To view the current value:
# cat /selinux/avc/cache_threshold 512
To set a new value:
# echo 1024 > /selinux/avc/cache_threshold
I would suggest always verifying that this succeed, as the new setsecparam permission is needed to write to the file.
It's not much use providing a way to modify the maximum cache size without some way to monitor the operation of the AVC. Two further files have been added under the avc directory:
# cat /selinux/avc/hash_stats entries: 503 buckets used: 269/512 longest chain: 5
This is really to help debug complicated performance problems, although it is worth explaining. The output shows the total number of AVC entries, hash bucket distribution and longest hash chain length. Maximum chain lengths should generally be quite short (less than 10 is typical on my systems). Significantly large values indicate possible performance issues, as the AVC may be spending a lot of time traversing long hash chains on each AVC lookup. In this case, performance may improve by reducing the size of the cache, although it might be worth posting a report to one of the SELinux mailing lists if you see anything odd here.

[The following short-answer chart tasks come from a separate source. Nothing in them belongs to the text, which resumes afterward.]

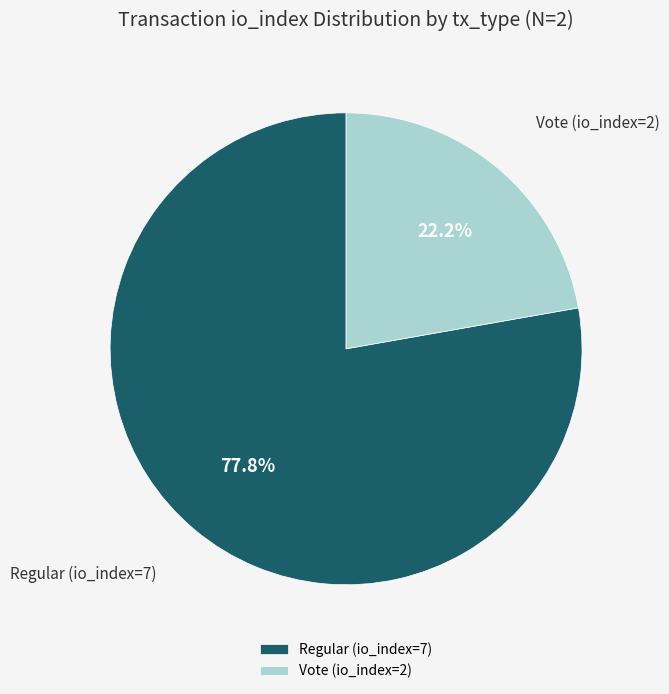

To the nearest percent, what percentage of the pie is Regular (io_index=7)?

78%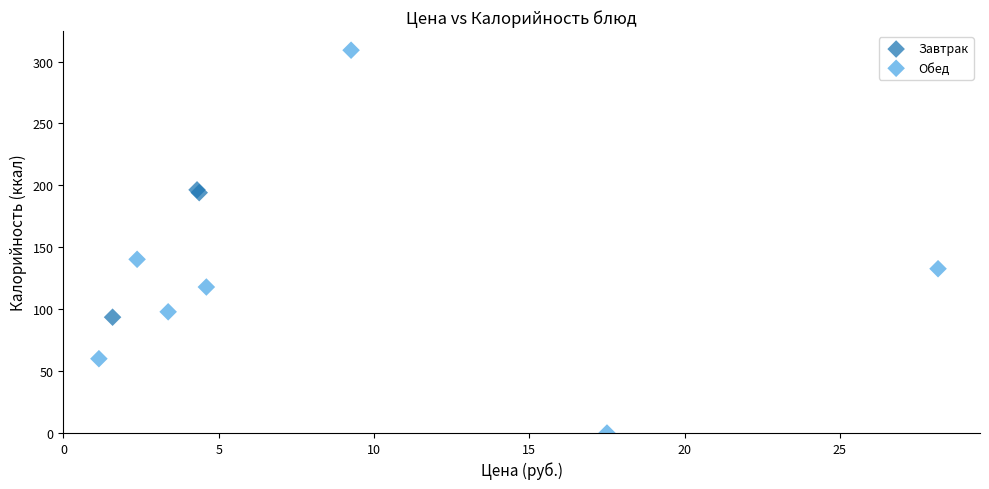

Which series contains the lowest Y value?

Обед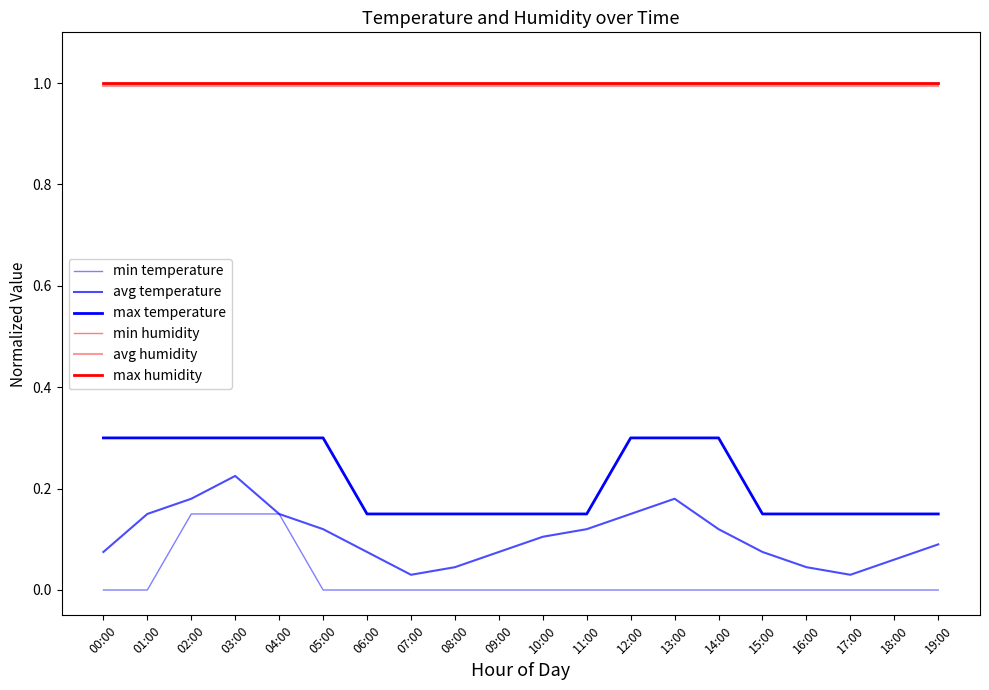

True or false: max temperature and min humidity cross at least once.

False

# cat /selinux/avc/cache_stats lookups hits misses allocations reclaims frees 933871 928520 5351 5486 1216 5124 723798 719270 4528 4569 608 4483 1677626 1675464 2162 2180 352 2051 1390072 1388430 1642 1671 576 1744
These are per-cpu statistics for various AVC operations and hopefully fairly self explanatory. The lookups field is a good indicator of the load being placed on the AVC. The field to watch, probably, is reclaims. This is a count of the current total number of reclaimed cache entries. If it keeps changing, you may need to increase the cache size. Generally it is normal to see light reclaim activity from time to time.
The avcstat utility
Note that you probably should not just cat this file directly. Use the avcstat utility available here or in the latest libselinux package (Fedora users can just update to the latest development stuff via yum and it will all be there). This utility is similar to tools such as vmstat. It adds up the per-cpu values and displays them in a tabular format. You can display continuous values by including the number of seconds between updates on the command line:
# avcstat 1 lookups hits misses allocs reclaims frees 4782948 4769221 13727 14013 2752 13465 81 81 0 0 0 0 47 47 0 0 0 0 53 53 0 0 0 0 ^C
The first line always shows the current total, then by default, shows relative values. Using the -c switch shows cumulative values, if desired.

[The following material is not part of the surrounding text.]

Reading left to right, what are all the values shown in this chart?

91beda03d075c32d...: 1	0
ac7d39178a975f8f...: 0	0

The use of RCU solved a serious scalability problem with the AVC, thanks to the work of Kaigai and the RCU developers. It seems likely to be a useful approach for dealing with similar problems, and specifically with some of the SELinux networking code as mentioned. The new AVC API and avcstat utility should prove useful to sysadmins and SELinux developers who need to analyze and tune performance. Feedback from users is welcome. These are new features which have not had wide exposure and there are obviously going to be many workload which I've not tested. If you have any interesting performance situations, please post some information and output from the AVC API to one of the SELinux mailing lists.